In bipolar I, manic episodes are more intense. The resulting mood swings, from the lows of depression to the high levels of mania, make keeping a job and dealing with life's problems difficult. With bipolar II, the manic phase, called hypomania, is mild in comparison. Bipolar disorder (sometimes called manic-depressive) is different.
If you do, you have extreme mood swings. You experience periods of depression (similar to those of MDD). But you also have periods of great ups and downs. Bipolar depression is the leading cause of morbidity in patients with bipolar disorder (Baldessarini et al.
These shifting moods don't always follow a set pattern, and depression doesn't always follow manic phases. Given the abundance of patients with depressive illnesses presenting for treatment in primary care, it is certain that all primary care providers will be responsible for recognizing, diagnosing and treating diseases that are defined by depressive symptoms, including bipolar disorder. Researchers often specialize in unipolar or bipolar disorder, and cross-fertilization between these two areas has been slower than ideal, despite some notable exceptions. In summary, bipolar and unipolar depression seem to be comparably linked to psychosocial predictors and neurotransmitter correlates, pointing to a common etiology that would be susceptible to similar psychosocial interventions.

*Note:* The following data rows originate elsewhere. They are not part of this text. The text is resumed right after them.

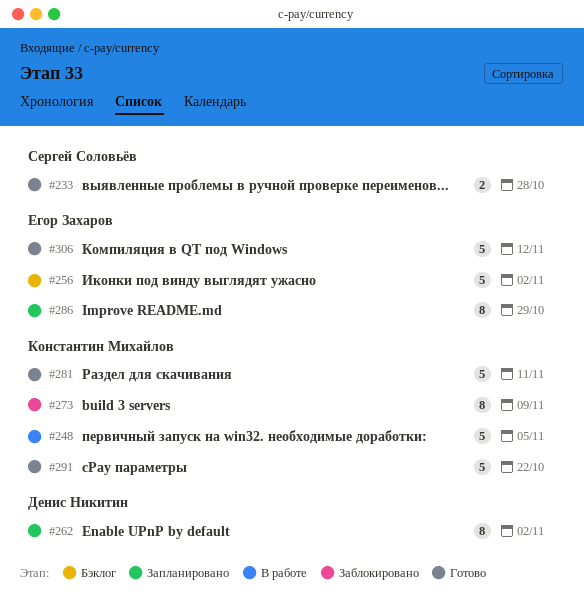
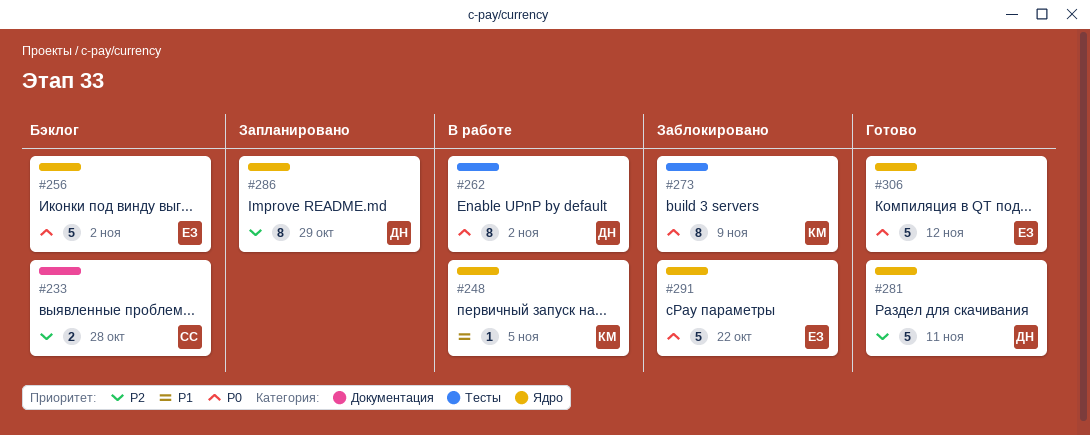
#233, status: Готово -> Бэклог
#248, estimate: 5 -> 1
#262, status: Запланировано -> В работе
#281, owner: Константин Михайлов -> Денис Никитин
#286, owner: Егор Захаров -> Денис Никитин
#291, status: Готово -> Заблокировано
#291, owner: Константин Михайлов -> Егор Захаров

However, it's important to know the signs and symptoms of bipolar disorder and seek early intervention. An intriguing question is whether personality traits predict the course of illness in bipolar depression. We believe that the gaps in the consideration of these fundamental dimensions of the heterogeneity of depression have been guided by the inability to label lifelong depression as a distinct characteristic of mania within bipolar disorder. Evidence for carbamazepine for short- or long-term use for bipolar depression is very limited (Table), and controlled trials for other anticonvulsants in EB are lacking (Reinares et al.

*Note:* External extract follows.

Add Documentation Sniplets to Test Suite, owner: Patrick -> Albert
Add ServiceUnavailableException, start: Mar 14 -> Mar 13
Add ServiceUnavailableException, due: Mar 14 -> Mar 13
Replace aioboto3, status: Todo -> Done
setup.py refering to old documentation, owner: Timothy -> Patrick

Rather than simply being an academic exercise, distinguishing mania and depression as separate syndromes is vital to improving research design. As a consequence of this dichotomy in diagnostic nomenclature, research in mood disorders tends to focus on bipolar disorder as a whole, regardless of the polarity of the episode in bipolar disorder or unipolar depression. Mania and depression could be conceptualized as highly comorbid conditions, as could anxiety and depression. This type of duality is exemplified in the DSM diagnostic system, with unipolar and bipolar disorders categorized as separate branches in the mood disorder diagnosis tree.
Participants with bipolar disorder and unipolar disorder have been found to report serious and independent life events prior to a depressive episode. If you have bipolar disorder, you may also have another medical condition that needs to be treated along with bipolar disorder. As the father of current psychiatric nosology, Kraeplin was one of the first to distinguish individuals with mania from those with and without depression. For current questions, it is necessary to examine the course of depression within bipolar disorder compared to unipolar disorder.